• [What the exercise asks]: Pictures aside, repeat all the entries below exactly as they appear.

• [Data for processing]:
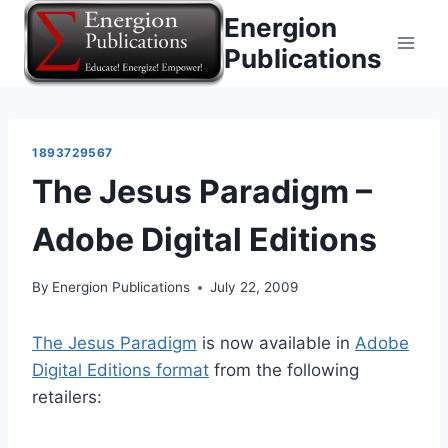
Skip
Energion
to
Publications
content
1893729567
The Jesus Paradigm –
Adobe Digital Editions
By
Energion Publications
July 22, 2009
The Jesus Paradigm
is now available in
Adobe
Digital Editions format
from the following
retailers:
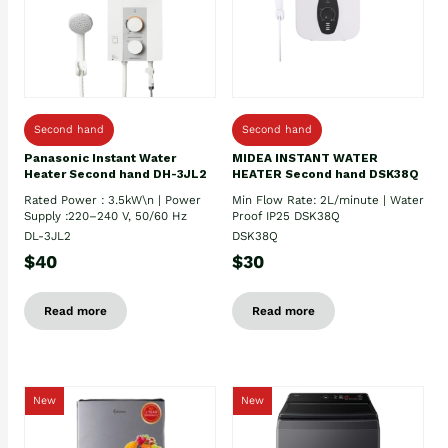
Second hand
Second hand
Panasonic Instant Water
MIDEA INSTANT WATER
Heater Second hand DH-3JL2
HEATER Second hand DSK38Q
Rated Power : 3.5kW\n | Power
Min Flow Rate: 2L/minute | Water
Supply :220–240 V, 50/60 Hz
Proof IP25 DSK38Q
DL-3JL2
DSK38Q
$40
$30
Read more
Read more
New
New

• [Result of the exercise]:
Skip
Energion
to
Publications
content
1893729567
The Jesus Paradigm –
Adobe Digital Editions
By
Energion Publications
July 22, 2009
The Jesus Paradigm
is now available in
Adobe
Digital Editions format
from the following
retailers:
Second hand
Second hand
Panasonic Instant Water
MIDEA INSTANT WATER
Heater Second hand DH-3JL2
HEATER Second hand DSK38Q
Rated Power : 3.5kW\n | Power
Min Flow Rate: 2L/minute | Water
Supply :220–240 V, 50/60 Hz
Proof IP25 DSK38Q
DL-3JL2
DSK38Q
$40
$30
Read more
Read more
New
New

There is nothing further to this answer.